资源环境科技发展态势分析平台

The interannual variation of the South China Sea upper layer circulation in summer is revisited based on analysis of current derived from altimetry data, Acoustic Doppler Current Profilers moorings, and numerical simulations. Results show not only the interannual variation of the eastward jet (eastward branch), but also its anti-correlation with the northward branch. On interannual time scale, when the eastward branch is enhanced, the northward branch is weakened, and vice versa. Their variations are largely related to the change of the South China Sea summer monsoon (SCSSM), and are strongly influenced by the Luzon strait Transport (LST).
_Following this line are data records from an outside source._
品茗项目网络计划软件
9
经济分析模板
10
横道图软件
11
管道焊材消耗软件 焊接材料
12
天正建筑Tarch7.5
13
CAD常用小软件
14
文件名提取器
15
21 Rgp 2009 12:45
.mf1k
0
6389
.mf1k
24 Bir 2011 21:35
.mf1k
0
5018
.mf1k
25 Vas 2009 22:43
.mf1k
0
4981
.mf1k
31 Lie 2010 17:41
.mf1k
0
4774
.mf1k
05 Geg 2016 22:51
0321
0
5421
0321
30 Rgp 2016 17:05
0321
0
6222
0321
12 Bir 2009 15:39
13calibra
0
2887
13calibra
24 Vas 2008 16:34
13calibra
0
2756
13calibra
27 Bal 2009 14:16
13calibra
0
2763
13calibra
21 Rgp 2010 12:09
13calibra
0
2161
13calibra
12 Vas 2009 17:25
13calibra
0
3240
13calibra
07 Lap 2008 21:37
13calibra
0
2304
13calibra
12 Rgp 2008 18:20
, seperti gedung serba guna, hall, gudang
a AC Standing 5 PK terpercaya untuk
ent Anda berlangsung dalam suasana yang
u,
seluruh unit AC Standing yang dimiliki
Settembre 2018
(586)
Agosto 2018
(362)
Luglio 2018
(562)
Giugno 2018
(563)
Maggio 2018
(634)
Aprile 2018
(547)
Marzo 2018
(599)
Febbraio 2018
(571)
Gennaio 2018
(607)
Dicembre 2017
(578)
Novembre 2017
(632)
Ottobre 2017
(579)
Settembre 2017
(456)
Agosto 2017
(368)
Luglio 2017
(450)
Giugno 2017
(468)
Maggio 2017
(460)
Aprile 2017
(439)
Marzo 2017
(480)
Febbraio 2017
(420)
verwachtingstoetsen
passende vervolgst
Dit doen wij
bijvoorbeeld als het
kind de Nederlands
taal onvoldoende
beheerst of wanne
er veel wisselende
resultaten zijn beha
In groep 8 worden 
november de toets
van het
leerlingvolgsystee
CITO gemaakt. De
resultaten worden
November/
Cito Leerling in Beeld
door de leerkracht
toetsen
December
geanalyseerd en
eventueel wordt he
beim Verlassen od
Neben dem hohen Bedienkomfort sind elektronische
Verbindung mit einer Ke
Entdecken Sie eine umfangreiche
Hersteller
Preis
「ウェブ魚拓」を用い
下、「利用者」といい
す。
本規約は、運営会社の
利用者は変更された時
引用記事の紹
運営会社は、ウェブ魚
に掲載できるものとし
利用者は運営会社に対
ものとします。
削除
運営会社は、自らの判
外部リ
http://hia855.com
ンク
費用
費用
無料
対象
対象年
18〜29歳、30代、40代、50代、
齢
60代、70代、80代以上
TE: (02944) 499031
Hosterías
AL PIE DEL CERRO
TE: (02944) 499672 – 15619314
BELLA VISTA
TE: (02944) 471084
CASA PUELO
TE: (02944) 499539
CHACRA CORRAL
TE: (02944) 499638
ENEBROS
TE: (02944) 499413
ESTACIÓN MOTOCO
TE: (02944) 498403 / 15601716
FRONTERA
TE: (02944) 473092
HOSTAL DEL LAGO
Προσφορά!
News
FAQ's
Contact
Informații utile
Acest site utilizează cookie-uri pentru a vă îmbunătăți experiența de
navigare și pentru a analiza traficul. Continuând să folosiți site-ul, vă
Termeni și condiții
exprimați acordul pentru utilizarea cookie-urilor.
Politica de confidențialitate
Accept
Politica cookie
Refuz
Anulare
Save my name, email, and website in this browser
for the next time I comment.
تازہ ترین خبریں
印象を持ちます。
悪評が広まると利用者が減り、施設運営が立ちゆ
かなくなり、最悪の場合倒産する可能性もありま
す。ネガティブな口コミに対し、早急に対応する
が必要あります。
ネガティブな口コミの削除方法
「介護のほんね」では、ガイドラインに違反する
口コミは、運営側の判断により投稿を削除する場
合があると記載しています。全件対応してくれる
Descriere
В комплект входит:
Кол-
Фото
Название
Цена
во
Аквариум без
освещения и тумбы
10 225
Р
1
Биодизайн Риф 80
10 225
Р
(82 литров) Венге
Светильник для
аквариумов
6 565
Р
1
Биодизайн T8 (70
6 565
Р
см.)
Composite analysis reveals a stronger SCSSM and LST into the SCS in the developing phase of El Nino would lead to an eastward branch dominant circulation pattern, whereas a weaker SCSSM and reduced LST into the SCS in the decaying phase of El Nino favors a northward branch dominant circulation pattern. The distinct composite patterns appear in El Nino and Southern Oscillation cycles, rather than episodic event or multiyear El Nino or La Nina. Contribution of the transport of major straits in the SCS to the interannual variation of the SCS summer circulation is quantitatively evaluated for the first time, and the results show that the change of the planetary vorticity flux through three major straits (Luzon strait contributes most) is as equally important as the vorticity input change from local wind stress curl.